I also began to get frustrated when my problem wasn't immediately resolved when I swapped out the EEC a few days ago. As a result, I kept going back and forth switching out the new and old EECs. This also prolonged my problem. My fate improved when I made a decision to stick with the new one (some of the reason for me switching was that I needed to return the new one within 30 days if it wasn't the cause of my issue). When you remove the harness, it isn't exactly plug and play, and the EEC needs a few minutes to get it's crap together. This is something I should have probably known, but it took me a bit. For example, once everything was corrected, I needed to unplug the harness from the EEC in order to shove the EEC back up into the kick panel. Once I did that and reconnected the harness, the fuel pump would prime again. After shouting obscenities like the father from A Christmas Story, all of a sudden the pump primed and I never looked back. Its almost as if it took a minute or so with the key in run for the EEC to calibrate.

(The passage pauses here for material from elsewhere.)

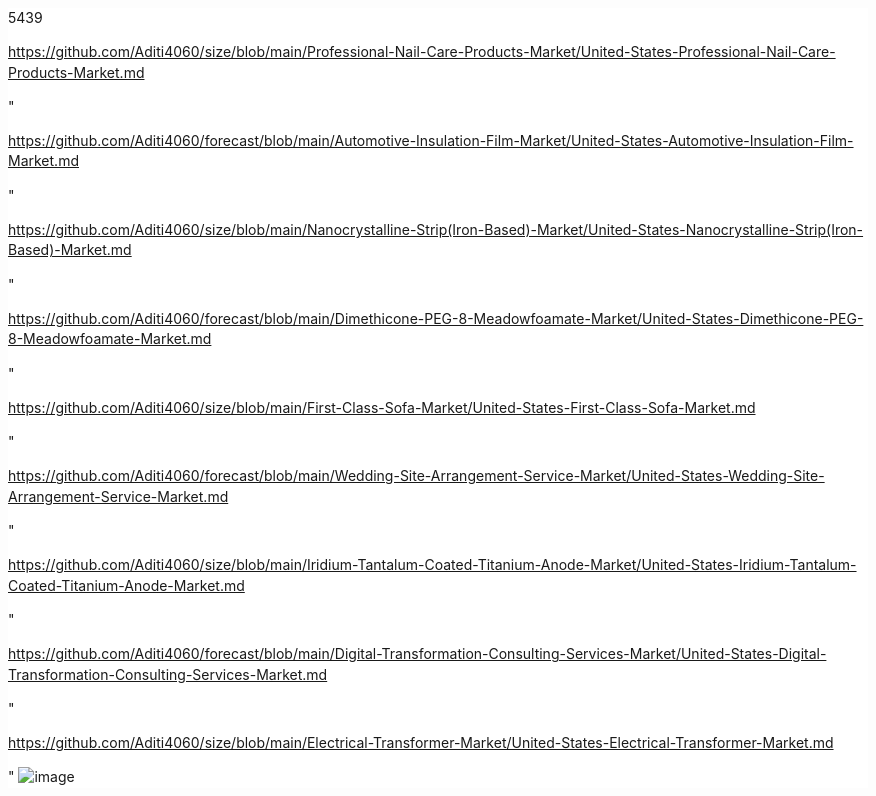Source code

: 5439</p><p><a href="https://github.com/Aditi4060/size/blob/main/Professional-Nail-Care-Products-Market/United-States-Professional-Nail-Care-Products-Market.md">https://github.com/Aditi4060/size/blob/main/Professional-Nail-Care-Products-Market/United-States-Professional-Nail-Care-Products-Market.md</a></p>"<p><a href="https://github.com/Aditi4060/forecast/blob/main/Automotive-Insulation-Film-Market/United-States-Automotive-Insulation-Film-Market.md">https://github.com/Aditi4060/forecast/blob/main/Automotive-Insulation-Film-Market/United-States-Automotive-Insulation-Film-Market.md</a></p>"<p><a href="https://github.com/Aditi4060/size/blob/main/Nanocrystalline-Strip(Iron-Based)-Market/United-States-Nanocrystalline-Strip(Iron-Based)-Market.md">https://github.com/Aditi4060/size/blob/main/Nanocrystalline-Strip(Iron-Based)-Market/United-States-Nanocrystalline-Strip(Iron-Based)-Market.md</a></p>"<p><a href="https://github.com/Aditi4060/forecast/blob/main/Dimethicone-PEG-8-Meadowfoamate-Market/United-States-Dimethicone-PEG-8-Meadowfoamate-Market.md">https://github.com/Aditi4060/forecast/blob/main/Dimethicone-PEG-8-Meadowfoamate-Market/United-States-Dimethicone-PEG-8-Meadowfoamate-Market.md</a></p>"<p><a href="https://github.com/Aditi4060/size/blob/main/First-Class-Sofa-Market/United-States-First-Class-Sofa-Market.md">https://github.com/Aditi4060/size/blob/main/First-Class-Sofa-Market/United-States-First-Class-Sofa-Market.md</a></p>"<p><a href="https://github.com/Aditi4060/forecast/blob/main/Wedding-Site-Arrangement-Service-Market/United-States-Wedding-Site-Arrangement-Service-Market.md">https://github.com/Aditi4060/forecast/blob/main/Wedding-Site-Arrangement-Service-Market/United-States-Wedding-Site-Arrangement-Service-Market.md</a></p>"<p><a href="https://github.com/Aditi4060/size/blob/main/Iridium-Tantalum-Coated-Titanium-Anode-Market/United-States-Iridium-Tantalum-Coated-Titanium-Anode-Market.md">https://github.com/Aditi4060/size/blob/main/Iridium-Tantalum-Coated-Titanium-Anode-Market/United-States-Iridium-Tantalum-Coated-Titanium-Anode-Market.md</a></p>"<p><a href="https://github.com/Aditi4060/forecast/blob/main/Digital-Transformation-Consulting-Services-Market/United-States-Digital-Transformation-Consulting-Services-Market.md">https://github.com/Aditi4060/forecast/blob/main/Digital-Transformation-Consulting-Services-Market/United-States-Digital-Transformation-Consulting-Services-Market.md</a></p>"<p><a href="https://github.com/Aditi4060/size/blob/main/Electrical-Transformer-Market/United-States-Electrical-Transformer-Market.md">https://github.com/Aditi4060/size/blob/main/Electrical-Transformer-Market/United-States-Electrical-Transformer-Market.md</a></p>"
![image](https://github.com/user-attachments/assets/a8af4245-87ad-4966-95c9-803e13a7f51d)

Careful with the EEC test harness, and make sure you get a good connection for your jumper. As with all our plastic parts under the hood of our stangs, years of heat and cold have made them brittle. Be careful when you handle them. Also, as previously suggested, make sure you get a good ground for that jumper. I wound up actually making one with two spade bits (much like on the diagnostic reader) that slid right in to the test port, and stayed put. A crappy jumper probably also cause me issues.

Happy New Year to everyone!
 
Not sure if anyone is still following this, but I am working on my mustang and have followed this diagnostic and get thru the power path...fuel pump runs when the test is ground,

Control path:
Relay: The red wire for the fuel pump relay coil gets its power feed from the ECC relay.
No 12 volts here, and the ECC relay has failed or there is bad wiring or bad connections
coming from it. The ECC relay is located on top of the computer, which is under the passenger’s
side kick panel. It is not easy to get to, you must have small hands or pull the passenger side
dash speaker out to access it.

There are not 12 volts at the fuel pump relay red wire...so now what? have a spare computer and ECC Relay and Fuel Pump relay, and still have the issue. So that leaves me to wiring...not sure how the wiring went bad sitting in a garage for 13 years, but obviously it has.

I am not following exactly where the failure could be...
 
Not sure if anyone is still following this, but I am working on my mustang and have followed this diagnostic and get thru the power path...fuel pump runs when the test is ground,

Control path:
Relay: The red wire for the fuel pump relay coil gets its power feed from the ECC relay.
No 12 volts here, and the ECC relay has failed or there is bad wiring or bad connections
coming from it. The ECC relay is located on top of the computer, which is under the passenger’s
side kick panel. It is not easy to get to, you must have small hands or pull the passenger side
dash speaker out to access it.

There are not 12 volts at the fuel pump relay red wire...so now what? have a spare computer and ECC Relay and Fuel Pump relay, and still have the issue. So that leaves me to wiring...not sure how the wiring went bad sitting in a garage for 13 years, but obviously it has.

I am not following exactly where the failure could be...
I doubt anybody is paying attention after 5 years, get on the 5.0 tech threads and post your problem and get some advice thats a little more advanced.